Money raised also pays for scholarships and banners along Bel Air Road that are part of the area’s streetscape project, he said.
Reason for change murky
Typically, for any PTA, booster club or other group to use a county school, signatures are required from the school’s administration, the Office of Maintenance and Grounds, the Office of Engineering and Construction, the Office of Risk Management and the Office of Operations.
Those offices have approved uses in the past that allowed vendors to make a profit, leaving the question why changes have changed now.
Inquiries to the school system have been unanswered, but Nancy Ostrow, president of the Baltimore County PTA Council, suggested that, “I think there’d just become a need to ensure that all school administrators were properly and consistently implementing the policy for building use by non-school groups.”
Ostrow recalled that, in the past year or so, two Baltimore County PTAs filed building use forms for a driving instruction company to use school grounds.
The fact that it was a for-profit company came to light when another driving instruction firm asked the school system why the use was permitted, she said.
Ostrow wouldn’t disclose the schools involved in that instance, and school officials would not comment.
However, she said, “perhaps the PTA did not clearly inform administrators that they were requesting the use of the building on behalf of a for-profit group.
“I don’t think that anybody was deliberately abusing anything,” she said.
BCPS superintendent Joe Hairston sent principals a bulletin May 15 reiterating the policy, and Ostrow attached it to the “PTA Council Reminders” newsletter she e-mailed to PTA leaders May 26.
The superintendent’s bulletin cited various policies and said BCPS, “prohibits the activities, programs or events that monetarily benefit private individuals, groups or for-profit business entities.”
In her newsletter, Ostrow told PTA leaders that when an application is approved, “You have no authority to permit others to pay you so that they can have access to the grounds to sell their products and/or services.”
In her e-mail, Ostrow acknowledged some PTAs have asked why the school can sell school rings, photos and other items to students — and PTAs can’t.

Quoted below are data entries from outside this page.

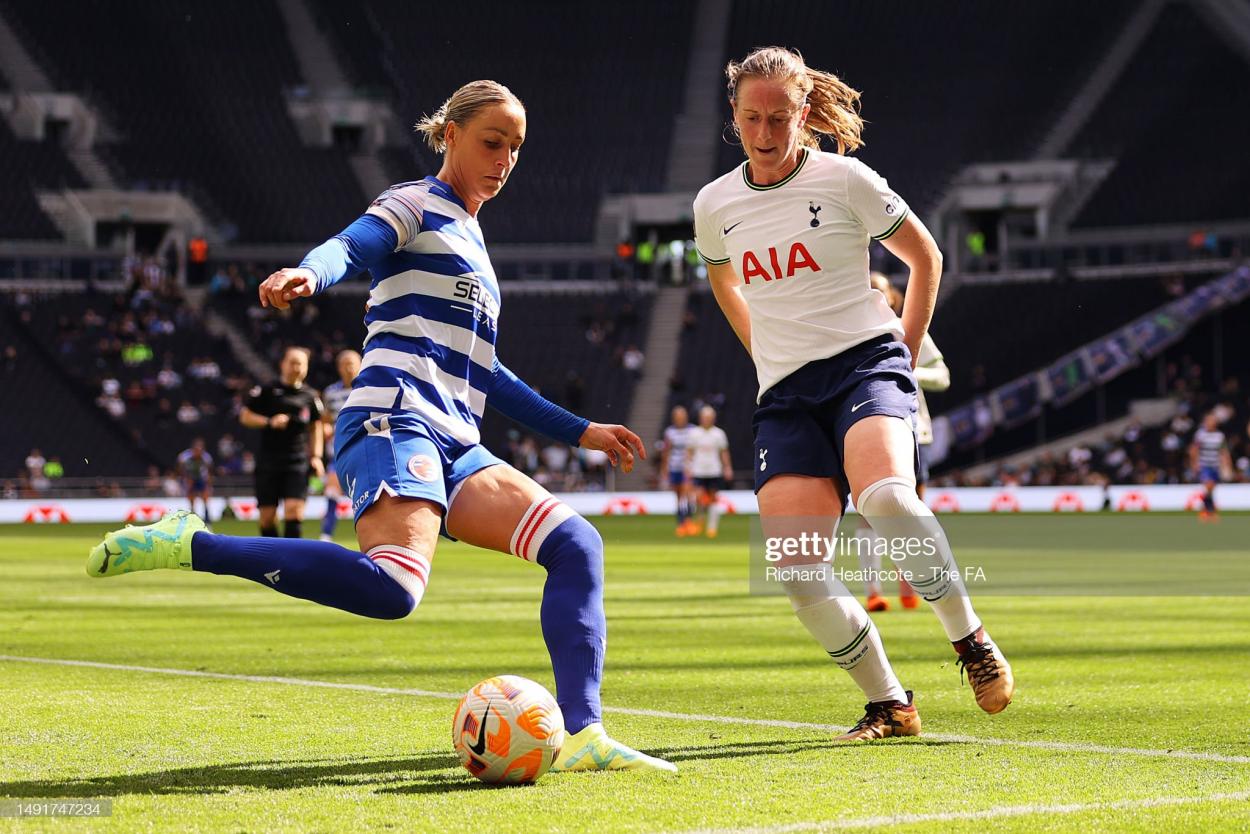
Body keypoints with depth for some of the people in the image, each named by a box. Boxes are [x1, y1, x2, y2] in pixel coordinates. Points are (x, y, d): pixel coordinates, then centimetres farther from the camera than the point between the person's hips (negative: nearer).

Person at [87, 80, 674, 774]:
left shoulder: (470, 240, 31)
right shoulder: (417, 205, 7)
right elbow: (350, 247, -16)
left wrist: (579, 431, 35)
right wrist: (308, 275, -40)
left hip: (455, 447, 9)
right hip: (395, 419, -9)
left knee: (576, 545, -7)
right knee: (392, 588, -32)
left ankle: (583, 737, -12)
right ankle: (189, 546, -23)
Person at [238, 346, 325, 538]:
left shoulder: (310, 397, 8)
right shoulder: (266, 391, 1)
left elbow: (315, 428, 18)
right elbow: (245, 416, 3)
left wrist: (316, 456, 7)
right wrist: (270, 422, -12)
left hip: (298, 463, 0)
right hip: (268, 463, 0)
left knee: (294, 511, -14)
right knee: (267, 516, 2)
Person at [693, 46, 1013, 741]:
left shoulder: (844, 180, -3)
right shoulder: (714, 206, 8)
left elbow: (925, 257, 10)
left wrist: (906, 350, 7)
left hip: (864, 362, -4)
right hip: (784, 397, 4)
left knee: (886, 500, -35)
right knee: (798, 575, -15)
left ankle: (970, 641, -15)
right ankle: (889, 704, 2)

But she said policy allows the school board, or even individual schools, to “enter into a relationship with a private business firm for the purpose of providing desirable products or services for students.”
But vendors at craft fairs and festivals are different, as they have a relationship with the PTA, not the school system.
Groups are working to comply with the change, but some say it’ll have a detrimental effect on their events.
Marks said the Perry Hall Town Fair may have a new home after this year.
“The good news is we think we’ve found another location at a nearby shopping center, but it won’t have much shade or much grass, so we can’t have the petting zoo,” Marks said.
“It really makes a lot of us angry,” he said. “This is one area where they can let the rules slide for the sake of the community.”
user comments (3)
user onewhocares says...
I find it ironic that David Marks wants the "rules to slide" in this instance, yet he is the first person to get all up in arms when schools "slide" on their enrollement capacity.
Posted 8:59 AM, 06.17.09
user davidmarks1 says...
"one who cares,"
I would prefer that school system spends its time thinking of ways to renovate the other half of Baltimore County’s public schools that lack air conditioning…or renovating or replacing the 41 percent of schools built before 1959…or developing long-term strategies to reduce school overcrowding.
And I'll continue to "get up in arms" over school overcrowding, although I am not the first or only one.
Posted 4:18 PM, 06.17.09
user edsvateksr says...
ARE YOU PEOPLE JUST PLAIN STUPID?!!! PTA's and Community Organizations work very hard to bring communities together for the benefit of everyone. What is the County School Board afraid of? Is it because they don't get a cut? Why don't they stick to educating and leave the communities to be communities as they were set up. Is it their goal to keep people in communities at odds with each other? These events, inclusive, benefit not only the communities but also the schools and the children. They work to help bring people together so they can be or become a solid community.